── DATASET CONTENT ──
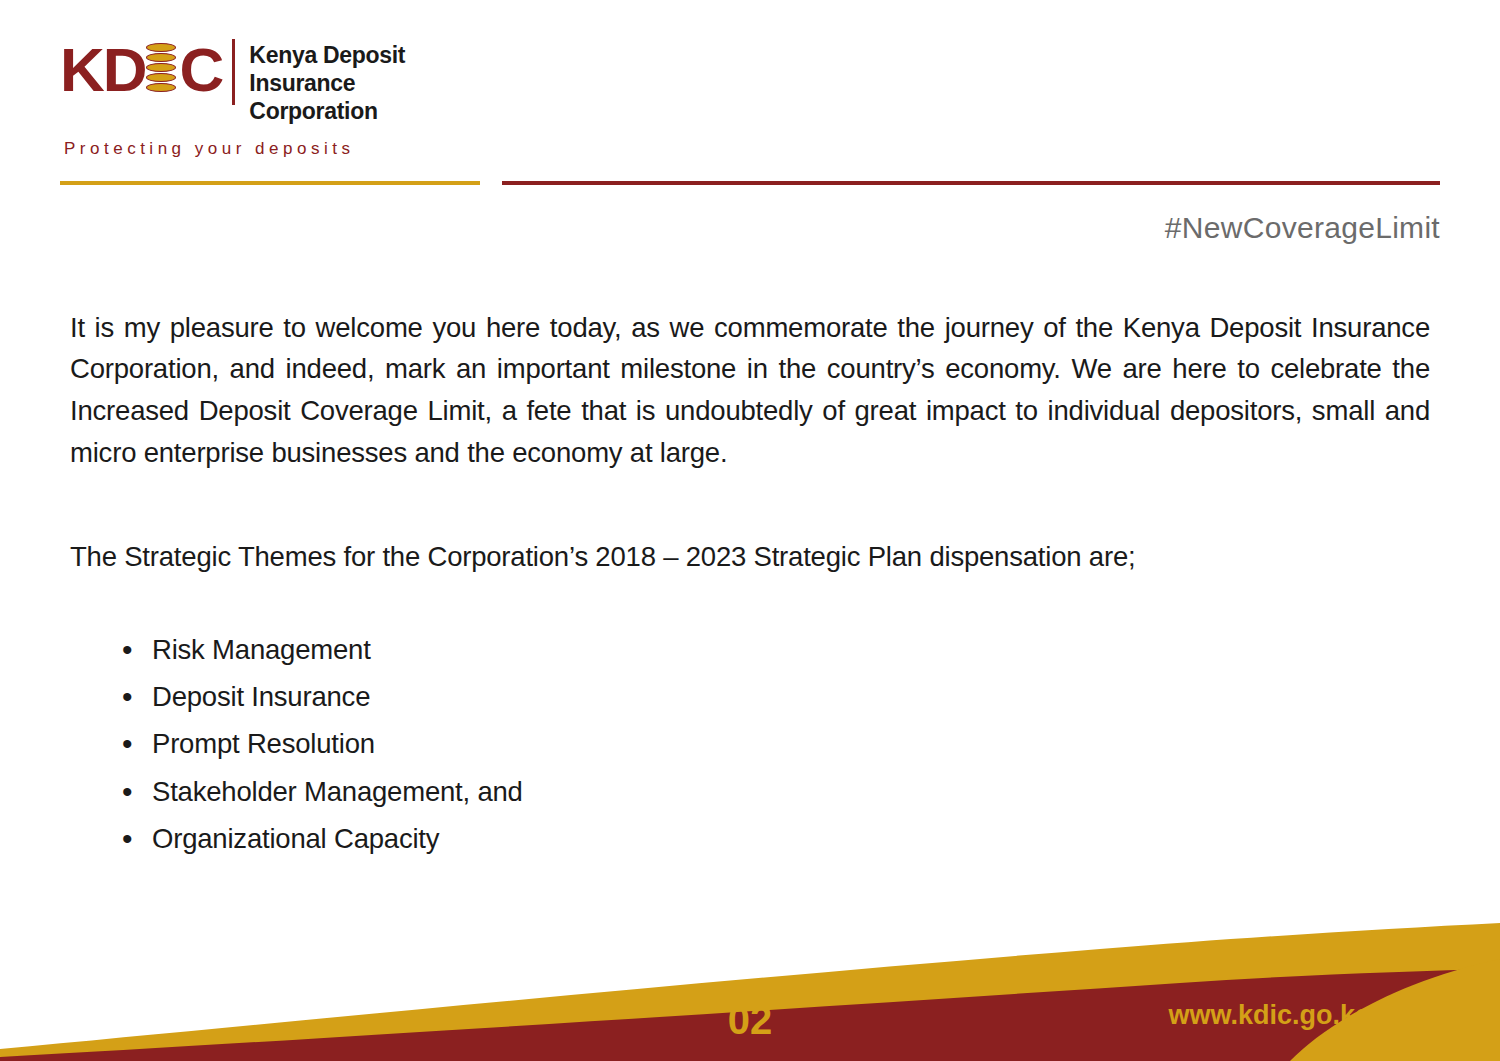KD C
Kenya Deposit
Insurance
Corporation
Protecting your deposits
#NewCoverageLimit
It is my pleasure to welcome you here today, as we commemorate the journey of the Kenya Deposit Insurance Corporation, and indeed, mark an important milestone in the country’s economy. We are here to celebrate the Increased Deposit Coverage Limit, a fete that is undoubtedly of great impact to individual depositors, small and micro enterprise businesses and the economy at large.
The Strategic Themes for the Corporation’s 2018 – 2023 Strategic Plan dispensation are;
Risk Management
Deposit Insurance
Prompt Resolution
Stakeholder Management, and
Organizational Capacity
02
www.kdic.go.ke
───
* _WHAT IS EXPECTED_:
Restate each of the entries above word for word and skip every image.

* _ANSWER_:
KD C
Kenya Deposit
Insurance
Corporation
Protecting your deposits
#NewCoverageLimit
It is my pleasure to welcome you here today, as we commemorate the journey of the Kenya Deposit Insurance Corporation, and indeed, mark an important milestone in the country’s economy. We are here to celebrate the Increased Deposit Coverage Limit, a fete that is undoubtedly of great impact to individual depositors, small and micro enterprise businesses and the economy at large.
The Strategic Themes for the Corporation’s 2018 – 2023 Strategic Plan dispensation are;
Risk Management
Deposit Insurance
Prompt Resolution
Stakeholder Management, and
Organizational Capacity
02
www.kdic.go.ke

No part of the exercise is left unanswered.